Below-normal monsoon rains and an infestation of the fall armyworm, which devastated African corn crops in 2017, have slashed India’s corn output and boosted prices, increasing the chances the government will grant duty-free corn imports for the first time since 2016.
“India is expected to buy anything between 500,000 tonnes and 1 million tonnes as local crop is lower,” said one of the traders while on the sidelines of a grain industry conference in Singapore.
“It will be mainly Ukrainian corn as India imports only non-genetically modified corn.”
The traders did not want to be quoted as they were not authorised to speak to media.

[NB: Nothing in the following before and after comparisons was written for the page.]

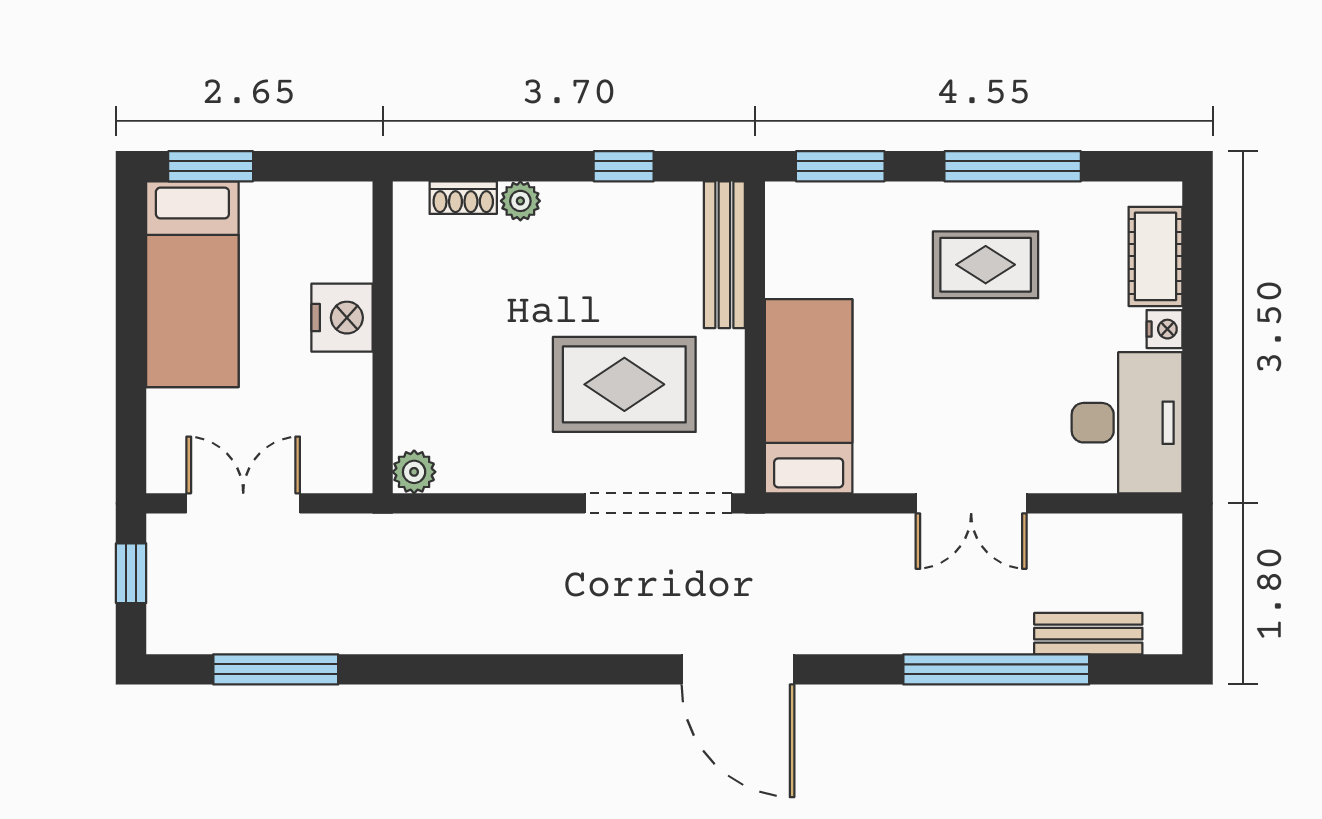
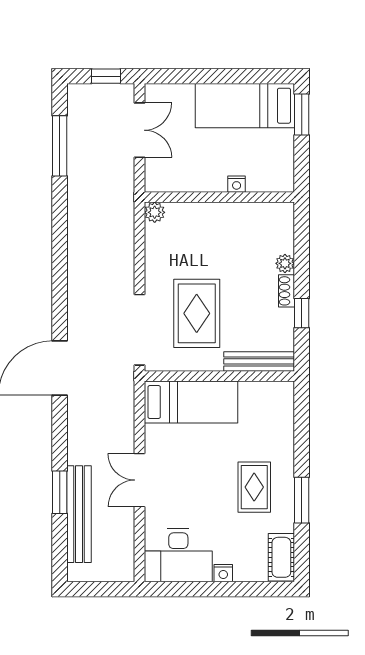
window: (840, 166) -> (302, 417), removed
window: (1013, 166) -> (302, 500), width x0.69
shoe rack: (463, 198) -> (286, 291), moved
cot: (1156, 256) -> (281, 557), moved, turned 90
nightstand: (342, 318) -> (237, 184), width x0.53, depth x0.56
bench: (1088, 634) -> (79, 514), width x1.86, depth x1.21
window: (996, 669) -> (60, 492), width x0.47

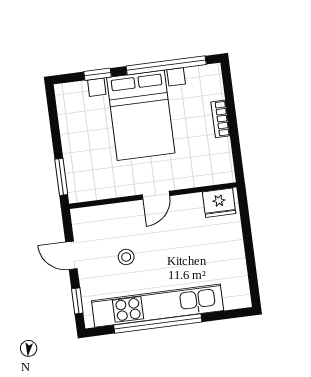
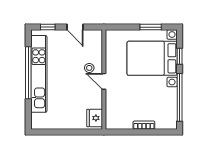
bed with nightstands: (141, 115) -> (152, 58), moved
window: (61, 177) -> (151, 27), moved
door: (71, 255) -> (75, 27), swing flipped
stool: (126, 257) -> (89, 68), moved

A third trader said imports are expected to total around 300,000 to 400,000 tonnes.
The shift to imports in the world’s seventh-largest corn producer, which typically exports to Asia, highlights the breadth of the crop losses due to the drought and armyworm.
For the summer crop in the 2017 and 2018 crop year ending in June, India harvested 20.24 million tonnes, according data from the Ministry of Agriculture and Farmers’ Welfare.
However, between the lower-than-normal monsoon rainfall and the armyworm infestation, summer crop output for 2018 and 19 crop year is forecast to drop to less than 16 million tonnes.